Biden’s trip to Wisconsin—the second in recent weeks—came a week after more than 8% of primary voters in the state cast “uninstructed” ballots in protest of his approach to the Israel-Hamas war. He still enjoyed a commanding victory in the Democratic primary, winning out with a higher percentage of the vote than Donald Trump did in the Republican primary. To Democrats, this signaled that the party is more unified behind Biden than the GOP is around Trump, who ceded nearly 13% of the vote to Nikki Haley, even a whole month after she suspended her candidacy. “On the Republican side, we saw voters rejecting Trump for who he is,” says Ben Wikler, chair of the Wisconsin Democratic Party. On the Democratic side, there’s “a much higher level of unity among Democrats. And the protests were based around a current policy, where the president’s objective is to reach a just and enduring peace in the Middle East, which is exactly what the protest voters are calling for.”

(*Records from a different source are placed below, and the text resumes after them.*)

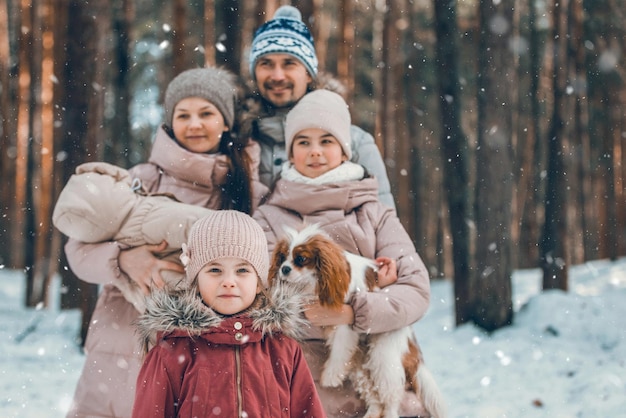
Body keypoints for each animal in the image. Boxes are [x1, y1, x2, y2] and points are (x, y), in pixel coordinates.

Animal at [266, 225, 444, 418]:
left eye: (301, 259)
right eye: (282, 257)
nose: (284, 269)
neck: (316, 280)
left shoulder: (344, 323)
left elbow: (339, 349)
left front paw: (330, 376)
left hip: (384, 355)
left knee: (390, 398)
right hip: (360, 365)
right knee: (374, 398)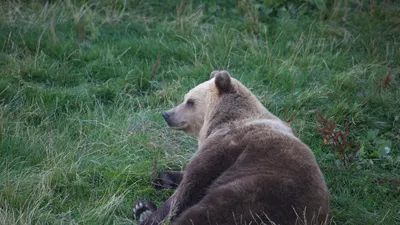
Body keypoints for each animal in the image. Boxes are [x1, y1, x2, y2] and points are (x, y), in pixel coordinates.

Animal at [133, 71, 330, 225]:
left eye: (190, 101)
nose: (166, 114)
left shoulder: (227, 145)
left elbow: (193, 183)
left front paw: (150, 213)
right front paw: (156, 186)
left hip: (260, 192)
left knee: (209, 211)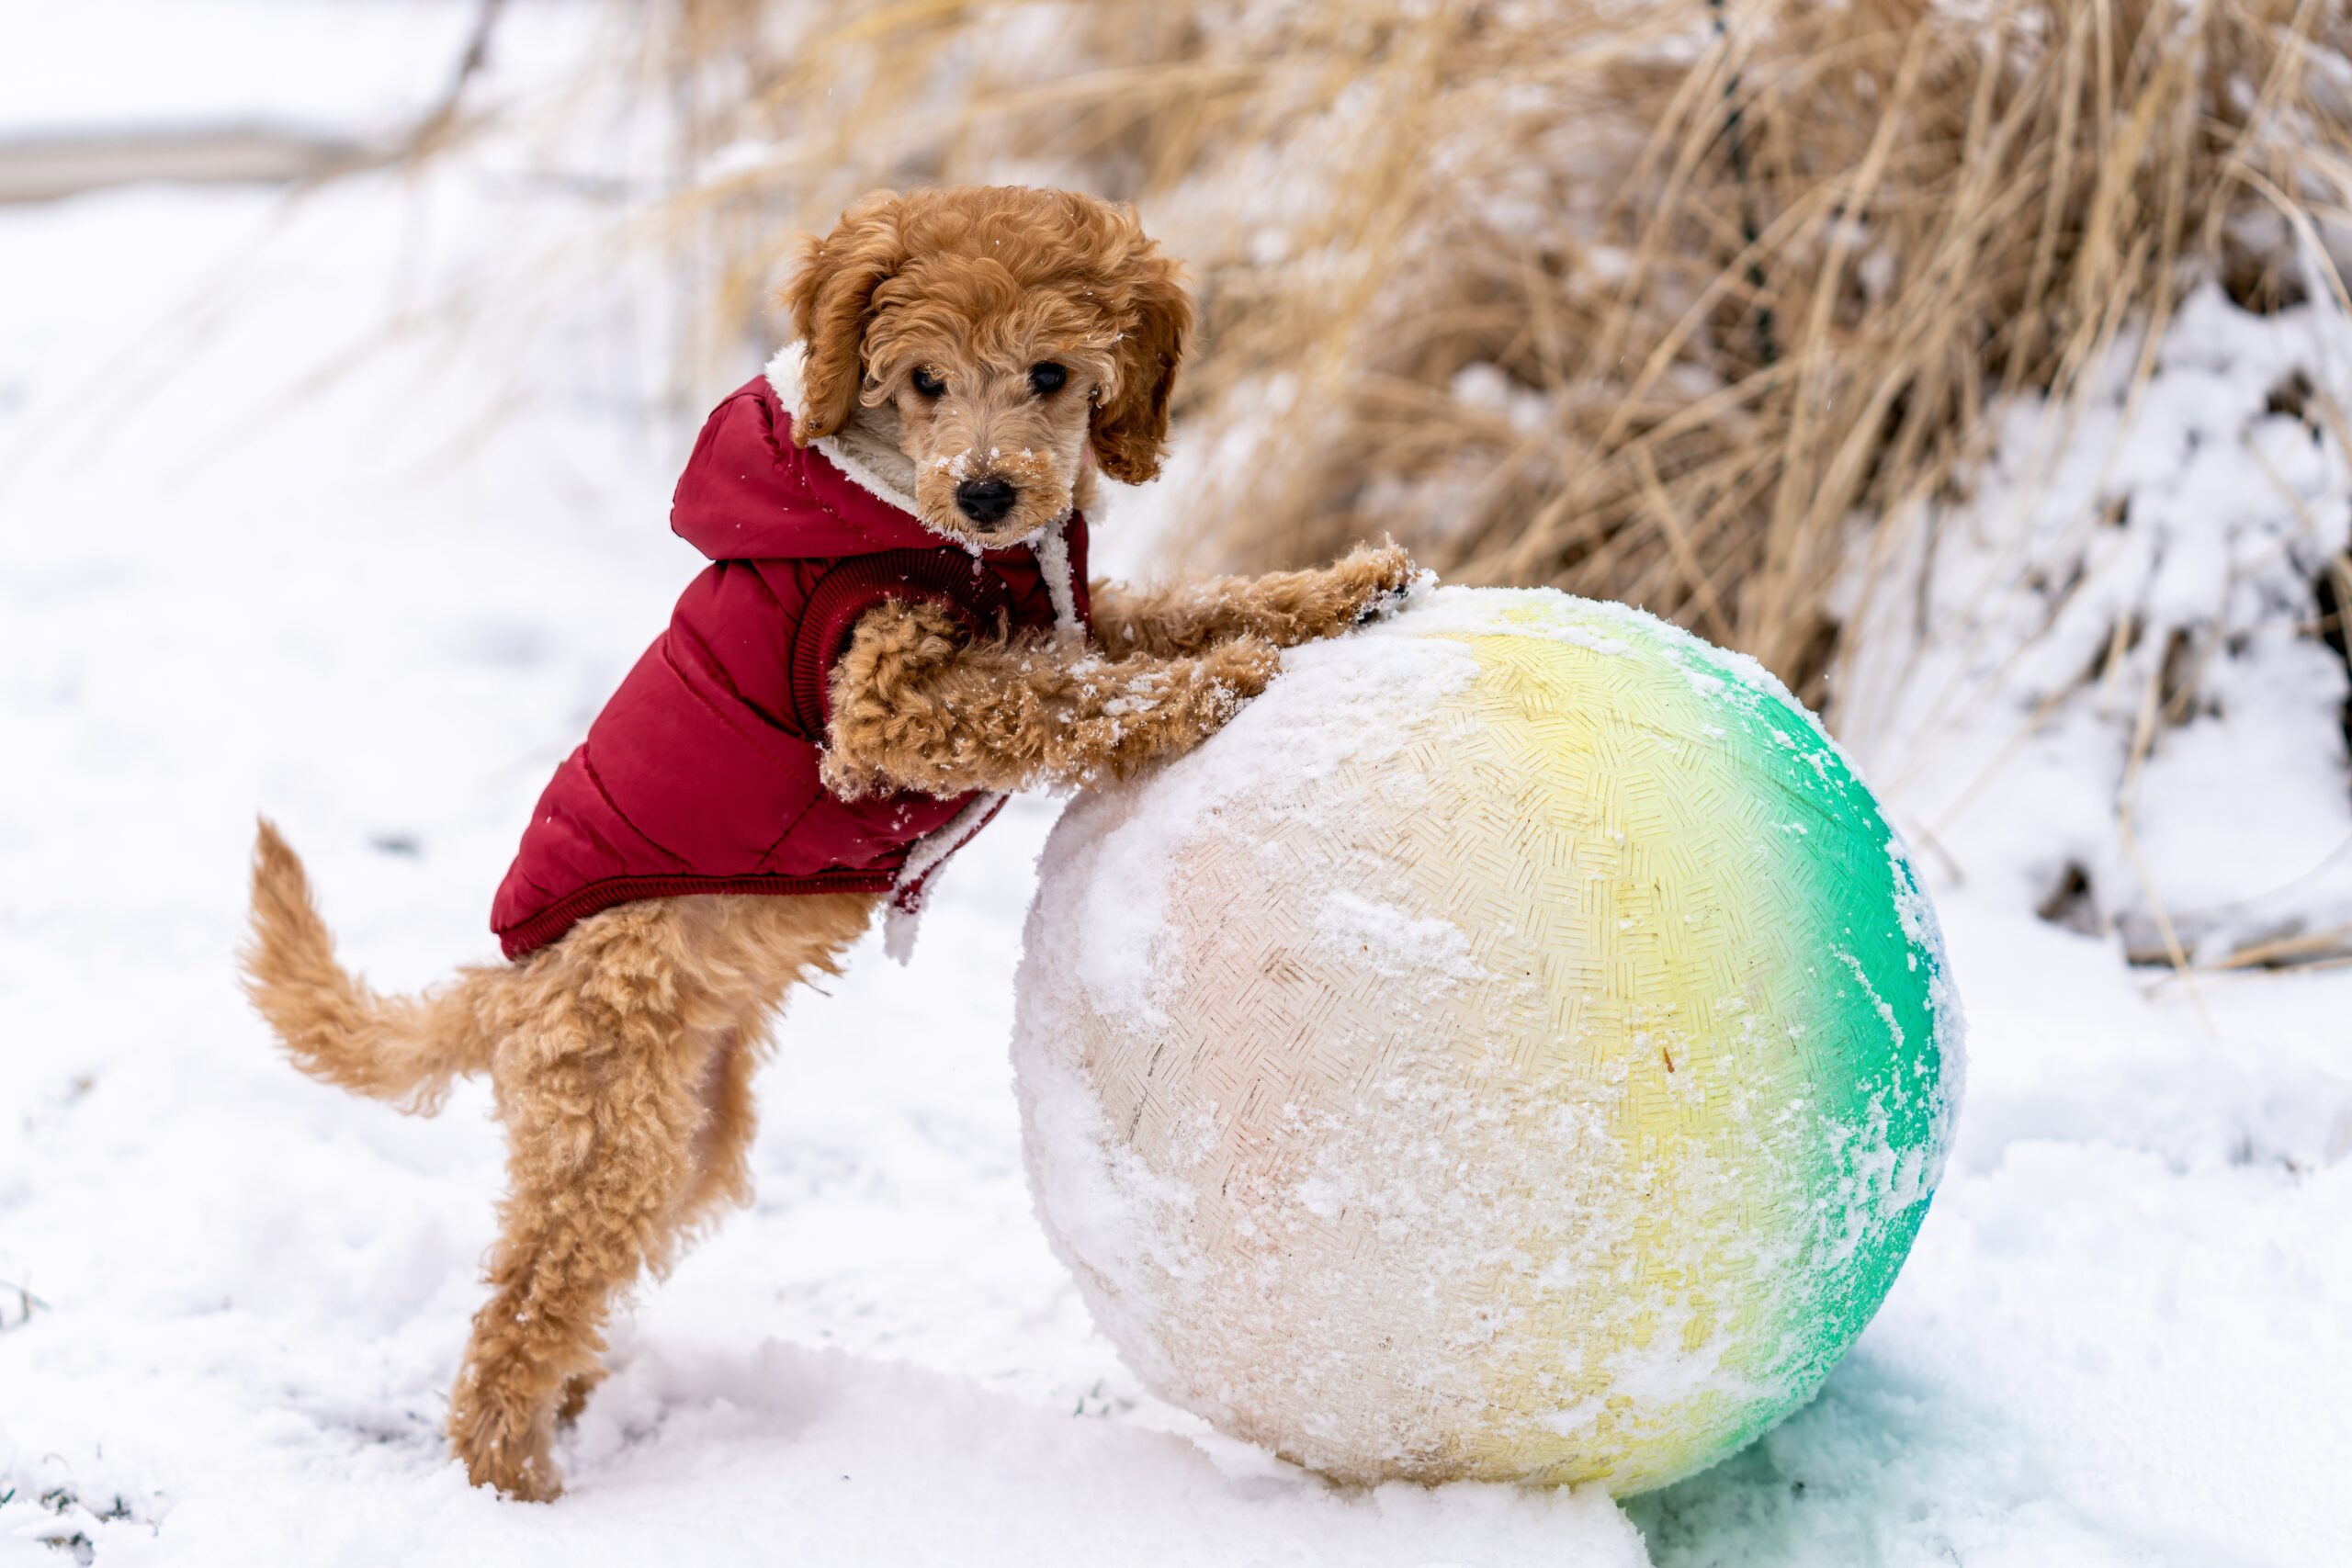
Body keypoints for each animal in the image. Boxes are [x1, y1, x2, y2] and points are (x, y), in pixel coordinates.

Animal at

“We have a much more addressable challenge on the Democratic side,” Wikler tells me.

But it’s still a significant challenge. Wisconsin’s protest vote last week more than doubled the margin of Biden’s narrow 2020 victory. In Madison, the college town and liberal bastion that Biden visited Monday, the “uninstructed” share was even higher. According to The Daily Cardinal, a student newspaper at the University of Wisconsin-Madison, results in 20 wards on or near the campus nearly quadrupled the state average. The “uninstructed” vote in the Badger State didn’t quite rise to the level of the “uncommitted” vote in Michigan, another battleground, which is home to the largest percentage of Arab Americans of any state in the country. Yet it underscored a major vulnerability for Biden’s reelection campaign—particularly among younger voters, a majority of whom appear to disagree with his mostly steadfast support for Israel.

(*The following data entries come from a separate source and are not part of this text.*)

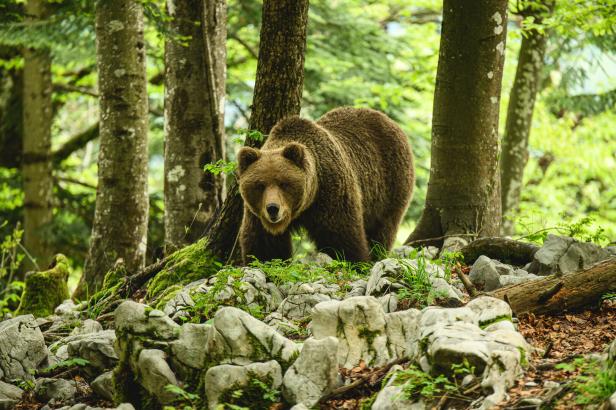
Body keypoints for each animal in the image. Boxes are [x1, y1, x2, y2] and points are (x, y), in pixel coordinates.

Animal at [236, 106, 414, 262]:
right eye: (260, 185)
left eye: (283, 183)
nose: (273, 208)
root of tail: (387, 119)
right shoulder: (256, 213)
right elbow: (264, 243)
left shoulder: (331, 193)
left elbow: (341, 236)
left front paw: (356, 260)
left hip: (390, 186)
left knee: (382, 228)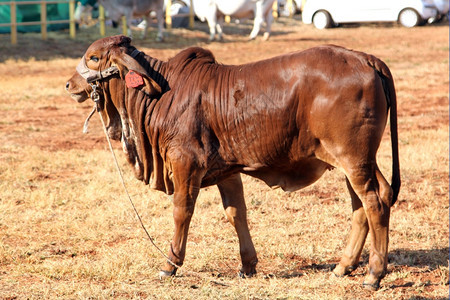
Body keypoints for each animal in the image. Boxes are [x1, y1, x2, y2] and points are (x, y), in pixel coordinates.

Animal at [66, 35, 400, 290]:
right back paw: (344, 266)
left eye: (93, 58)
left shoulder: (186, 163)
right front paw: (248, 265)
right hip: (356, 162)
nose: (69, 84)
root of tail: (367, 59)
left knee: (374, 203)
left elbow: (181, 212)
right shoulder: (227, 171)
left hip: (352, 158)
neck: (162, 95)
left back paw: (374, 274)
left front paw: (170, 264)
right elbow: (236, 213)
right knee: (366, 203)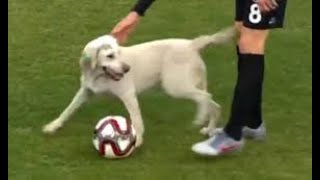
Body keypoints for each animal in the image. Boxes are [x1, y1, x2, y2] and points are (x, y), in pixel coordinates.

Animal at [43, 27, 235, 148]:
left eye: (118, 53)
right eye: (110, 55)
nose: (127, 69)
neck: (98, 75)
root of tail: (192, 44)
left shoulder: (128, 94)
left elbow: (136, 120)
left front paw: (139, 140)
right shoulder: (85, 91)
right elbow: (68, 110)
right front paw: (53, 126)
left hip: (175, 86)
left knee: (206, 98)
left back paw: (200, 119)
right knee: (214, 104)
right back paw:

It’s hard to overstate the importance of Wisconsin to Biden’s reelection bid; the state proved decisive to Trump in 2016 and to Biden in 2020. But it’s also part of the “blue wall” in the Midwest that the president is counting on this fall—in what is likely to be an even closer election than last cycle. “Wisconsin is the must-win state in American politics,” Wikler says.

Democrats have had some cause for celebration there recently: Biden turned the state blue again in 2020. Voters in the 2022 midterms also reelected Democratic governor Tony Evers, whom the president Monday described as “one of the best governors in the United States.” And, in 2023, the Wisconsin Supreme Court—which got a liberal majority after the election of Janet Protasiewicz months earlier—struck down the partisan gerrymander that Republican Scott Walker, the state’s former governor, signed in 2011. “It is a new day in Wisconsin,” Evers later said of that ruling.

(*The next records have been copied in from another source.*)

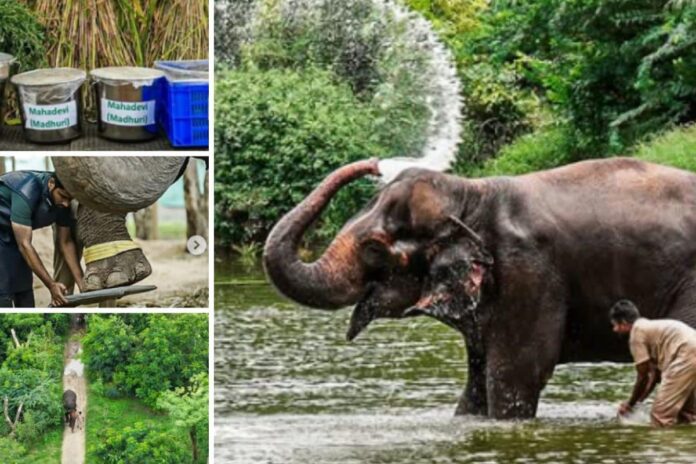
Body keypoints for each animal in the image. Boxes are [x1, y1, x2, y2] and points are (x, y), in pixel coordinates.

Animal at [263, 157, 696, 419]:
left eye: (373, 248)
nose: (373, 163)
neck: (472, 192)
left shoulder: (528, 273)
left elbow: (516, 373)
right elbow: (477, 379)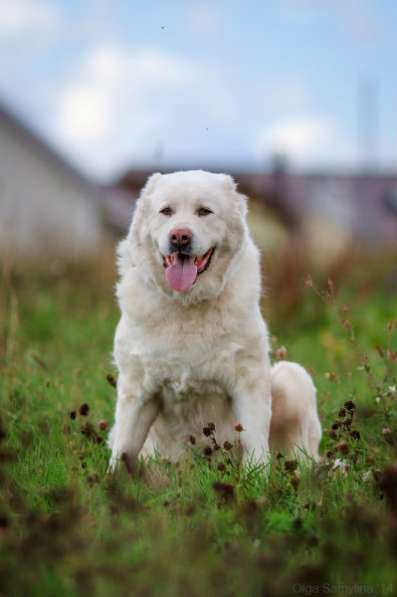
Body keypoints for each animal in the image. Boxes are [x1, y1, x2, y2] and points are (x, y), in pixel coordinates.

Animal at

But Trump, seeking to replicate his 2016 upset there, has set his sights on the state: The GOP is hosting its convention this summer in Milwaukee, Wisconsin’s largest city. He has run even with—and in many cases has led—Biden in polls of state voters. And last week, the day of the state’s primary, he held a rally in Green Bay, where he continued to spread lies about the 2020 election that fueled both a fake-elector plot to throw out Biden’s win as well as a partisan “audit” into the results that dragged well into 2022. “We won this state by a lot,” Trump insisted from the rally stage last week.

It’s hard to imagine that Trump’s timeworn grievances from 2020 will win over a majority of 2024 swing-state voters, who have proven to be more animated by the issues Biden has made central to his campaign—including abortion rights, democracy, and shoring up the middle class. “Trump is far out of step with the people of Wisconsin,” says Brianna Johnson, Wisconsin communications director for the Biden campaign. Still, the matchup is almost certain to be a nail-biter. The state is “gonna split down the middle,” a Biden supporter, hoping to get a glimpse of the president in Madison on Monday, predicted, as a man waved a Trump flag from the bed of a pick-up truck in the parking lot. Even a relatively small number of defections from Biden’s 2020 coalition in a battleground like Wisconsin could upend his prospects.